GIVEN PROBLEM: Rewrite the lines below as a numbered list, skipping any blank lines and leaving out the pictures.

* BEGIN *

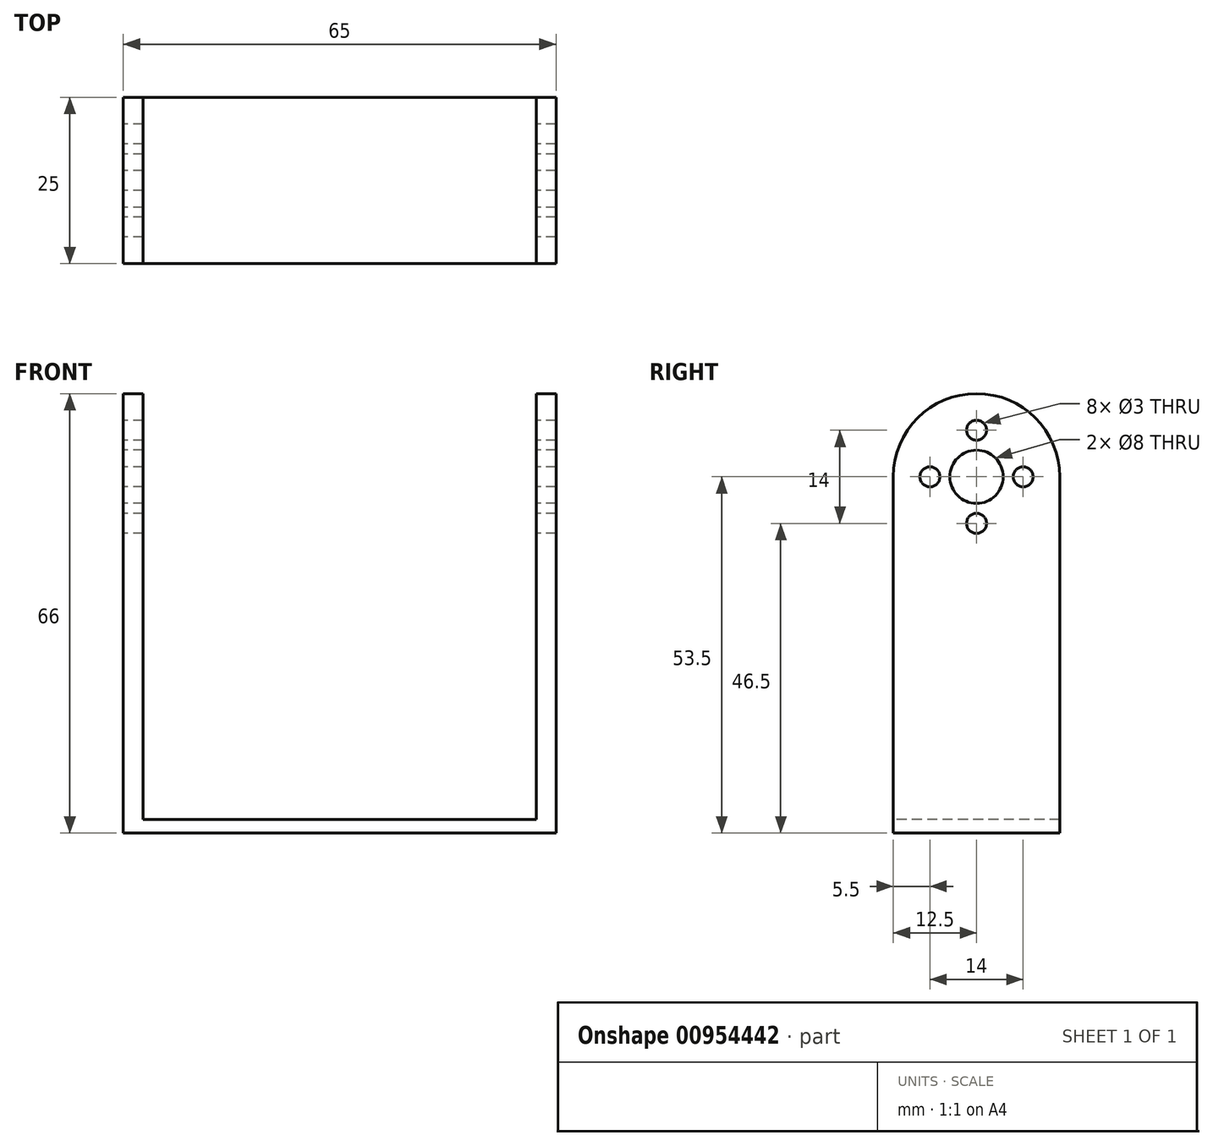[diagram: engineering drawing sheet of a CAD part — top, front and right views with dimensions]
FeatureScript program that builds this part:
annotation { "Feature Type Name" : "Feature", "Feature Type Description" : "" }
export const myFeature = defineFeature(function(context is Context, id is Id, definition is map)
    precondition{}
    {
        {
            var Q0;
            Q0=qCreatedBy(makeId("Top.planeOp"),FACE);
            var sketch = newSketch(context, id + "F0", { "sketchPlane" : qUnion([Q0])});
            skLineSegment(sketch, "E0.bottom", {"start": v(0, 0) * mm, "end": v(65, 0) * mm});
            skLineSegment(sketch, "E0.top", {"start": v(0, 25) * mm, "end": v(65, 25) * mm});
            skLineSegment(sketch, "E0.left", {"start": v(0, 0) * mm, "end": v(0, 25) * mm});
            skLineSegment(sketch, "E0.right", {"start": v(65, 0) * mm, "end": v(65, 25) * mm});
            skPoint(sketch, "E1.centerSnap0", {"position": v(0, 12.5) * mm});
            skPoint(sketch, "E1.centerSnap1", {"position": v(32.5, 0) * mm});
            skSolve(sketch);
        }
        {
            var Q0;
            Q0=qSketchRegion(id+"F0",true);
            extrude(context, id + "F1", {"entities" : qUnion([Q0]), "depth" : 2 * mm, "offsetDistance" : 25 * mm});
        }
        {
            var Q0;
            Q0=qCreatedBy(makeId("Top.planeOp"),FACE);
            var sketch = newSketch(context, id + "F2", { "sketchPlane" : qUnion([Q0])});
            skLineSegment(sketch, "E2.bottom", {"start": v(0, 0) * mm, "end": v(3, 0) * mm});
            skLineSegment(sketch, "E2.top", {"start": v(0, 25) * mm, "end": v(3, 25) * mm});
            skLineSegment(sketch, "E2.left", {"start": v(0, 0) * mm, "end": v(0, 25) * mm});
            skLineSegment(sketch, "E2.right", {"start": v(3, 0) * mm, "end": v(3, 25) * mm});
            skLineSegment(sketch, "E3.bottom", {"start": v(62, 0) * mm, "end": v(65, 0) * mm});
            skLineSegment(sketch, "E3.top", {"start": v(62, 25) * mm, "end": v(65, 25) * mm});
            skLineSegment(sketch, "E3.left", {"start": v(62, 0) * mm, "end": v(62, 25) * mm});
            skLineSegment(sketch, "E3.right", {"start": v(65, 0) * mm, "end": v(65, 25) * mm});
            skSolve(sketch);
        }
        {
            var Q0;
            Q0=qSketchRegion(id+"F2",true);
            extrude(context, id + "F3", {"entities" : qUnion([Q0]), "operationType" : NewBodyOperationType.ADD, "depth" : 66 * mm, "offsetDistance" : 25 * mm});
        }
        {
            var Q0;
            Q0=makeQuery(id+"F3.boolean.opBoolean","MERGE",FACE,{"derivedFrom":[makeQuery(id+"F1.opExtrude","SWEPT_FACE",FACE,{"disambiguationData":[OSD([sQuery(id+"F0.wireOp",EDGE,"E0.left")])]}),makeQuery(id+"F3.opExtrude","SWEPT_FACE",FACE,{"disambiguationData":[OSD([sQuery(id+"F2.wireOp",EDGE,"E2.left")])]})]});
            var sketch = newSketch(context, id + "F4", { "sketchPlane" : qUnion([Q0])});
            skArc(sketch, "E4", {"start": v(0, 53.5) * mm, "mid": v(-12.5, 66) * mm, "end": v(-25, 53.5) * mm});
            skPoint(sketch, "E4.centerSnap0", {"position": v(-12.5, 66) * mm});
            skLineSegment(sketch, "E5", {"start": v(-25, 53.5) * mm, "end": v(-25, 66) * mm});
            skLineSegment(sketch, "E6", {"start": v(-25, 66) * mm, "end": v(0, 66) * mm});
            skLineSegment(sketch, "E7", {"start": v(0, 66) * mm, "end": v(0, 53.5) * mm});
            skCircle(sketch, "E8", {"center": v(-12.5, 53.5) * mm, "radius": 4 * mm});
            skCircle(sketch, "E9", {"center": v(-12.5, 60.5) * mm, "radius": 1.5 * mm});
            skCircle(sketch, "E10.1.0", {"center": v(-19.5, 53.5) * mm, "radius": 1.5 * mm});
            skCircle(sketch, "E10.2.0", {"center": v(-12.5, 46.5) * mm, "radius": 1.5 * mm});
            skCircle(sketch, "E10.3.0", {"center": v(-5.5, 53.5) * mm, "radius": 1.5 * mm});
            skSolve(sketch);
        }
        {
            var Q0;
            Q0=qSketchRegion(id+"F4",true);
            extrude(context, id + "F5", {"entities" : qUnion([Q0]), "operationType" : NewBodyOperationType.REMOVE, "endBound" : BoundingType.THROUGH_ALL, "oppositeDirection" : true, "depth" : 25 * mm, "offsetDistance" : 25 * mm});
        }
    });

* END *

THE COMPLETED TASK:
1. [diagram: engineering drawing sheet of a CAD part — top, front and right views with dimensions]
2. FeatureScript program that builds this part:
3. annotation { "Feature Type Name" : "Feature", "Feature Type Description" : "" }
4. export const myFeature = defineFeature(function(context is Context, id is Id, definition is map)
5.     precondition{}
6.     {
7.         {
8.             var Q0;
9.             Q0=qCreatedBy(makeId("Top.planeOp"),FACE);
10.             var sketch = newSketch(context, id + "F0", { "sketchPlane" : qUnion([Q0])});
11.             skLineSegment(sketch, "E0.bottom", {"start": v(0, 0) * mm, "end": v(65, 0) * mm});
12.             skLineSegment(sketch, "E0.top", {"start": v(0, 25) * mm, "end": v(65, 25) * mm});
13.             skLineSegment(sketch, "E0.left", {"start": v(0, 0) * mm, "end": v(0, 25) * mm});
14.             skLineSegment(sketch, "E0.right", {"start": v(65, 0) * mm, "end": v(65, 25) * mm});
15.             skPoint(sketch, "E1.centerSnap0", {"position": v(0, 12.5) * mm});
16.             skPoint(sketch, "E1.centerSnap1", {"position": v(32.5, 0) * mm});
17.             skSolve(sketch);
18.         }
19.         {
20.             var Q0;
21.             Q0=qSketchRegion(id+"F0",true);
22.             extrude(context, id + "F1", {"entities" : qUnion([Q0]), "depth" : 2 * mm, "offsetDistance" : 25 * mm});
23.         }
24.         {
25.             var Q0;
26.             Q0=qCreatedBy(makeId("Top.planeOp"),FACE);
27.             var sketch = newSketch(context, id + "F2", { "sketchPlane" : qUnion([Q0])});
28.             skLineSegment(sketch, "E2.bottom", {"start": v(0, 0) * mm, "end": v(3, 0) * mm});
29.             skLineSegment(sketch, "E2.top", {"start": v(0, 25) * mm, "end": v(3, 25) * mm});
30.             skLineSegment(sketch, "E2.left", {"start": v(0, 0) * mm, "end": v(0, 25) * mm});
31.             skLineSegment(sketch, "E2.right", {"start": v(3, 0) * mm, "end": v(3, 25) * mm});
32.             skLineSegment(sketch, "E3.bottom", {"start": v(62, 0) * mm, "end": v(65, 0) * mm});
33.             skLineSegment(sketch, "E3.top", {"start": v(62, 25) * mm, "end": v(65, 25) * mm});
34.             skLineSegment(sketch, "E3.left", {"start": v(62, 0) * mm, "end": v(62, 25) * mm});
35.             skLineSegment(sketch, "E3.right", {"start": v(65, 0) * mm, "end": v(65, 25) * mm});
36.             skSolve(sketch);
37.         }
38.         {
39.             var Q0;
40.             Q0=qSketchRegion(id+"F2",true);
41.             extrude(context, id + "F3", {"entities" : qUnion([Q0]), "operationType" : NewBodyOperationType.ADD, "depth" : 66 * mm, "offsetDistance" : 25 * mm});
42.         }
43.         {
44.             var Q0;
45.             Q0=makeQuery(id+"F3.boolean.opBoolean","MERGE",FACE,{"derivedFrom":[makeQuery(id+"F1.opExtrude","SWEPT_FACE",FACE,{"disambiguationData":[OSD([sQuery(id+"F0.wireOp",EDGE,"E0.left")])]}),makeQuery(id+"F3.opExtrude","SWEPT_FACE",FACE,{"disambiguationData":[OSD([sQuery(id+"F2.wireOp",EDGE,"E2.left")])]})]});
46.             var sketch = newSketch(context, id + "F4", { "sketchPlane" : qUnion([Q0])});
47.             skArc(sketch, "E4", {"start": v(0, 53.5) * mm, "mid": v(-12.5, 66) * mm, "end": v(-25, 53.5) * mm});
48.             skPoint(sketch, "E4.centerSnap0", {"position": v(-12.5, 66) * mm});
49.             skLineSegment(sketch, "E5", {"start": v(-25, 53.5) * mm, "end": v(-25, 66) * mm});
50.             skLineSegment(sketch, "E6", {"start": v(-25, 66) * mm, "end": v(0, 66) * mm});
51.             skLineSegment(sketch, "E7", {"start": v(0, 66) * mm, "end": v(0, 53.5) * mm});
52.             skCircle(sketch, "E8", {"center": v(-12.5, 53.5) * mm, "radius": 4 * mm});
53.             skCircle(sketch, "E9", {"center": v(-12.5, 60.5) * mm, "radius": 1.5 * mm});
54.             skCircle(sketch, "E10.1.0", {"center": v(-19.5, 53.5) * mm, "radius": 1.5 * mm});
55.             skCircle(sketch, "E10.2.0", {"center": v(-12.5, 46.5) * mm, "radius": 1.5 * mm});
56.             skCircle(sketch, "E10.3.0", {"center": v(-5.5, 53.5) * mm, "radius": 1.5 * mm});
57.             skSolve(sketch);
58.         }
59.         {
60.             var Q0;
61.             Q0=qSketchRegion(id+"F4",true);
62.             extrude(context, id + "F5", {"entities" : qUnion([Q0]), "operationType" : NewBodyOperationType.REMOVE, "endBound" : BoundingType.THROUGH_ALL, "oppositeDirection" : true, "depth" : 25 * mm, "offsetDistance" : 25 * mm});
63.         }
64.     });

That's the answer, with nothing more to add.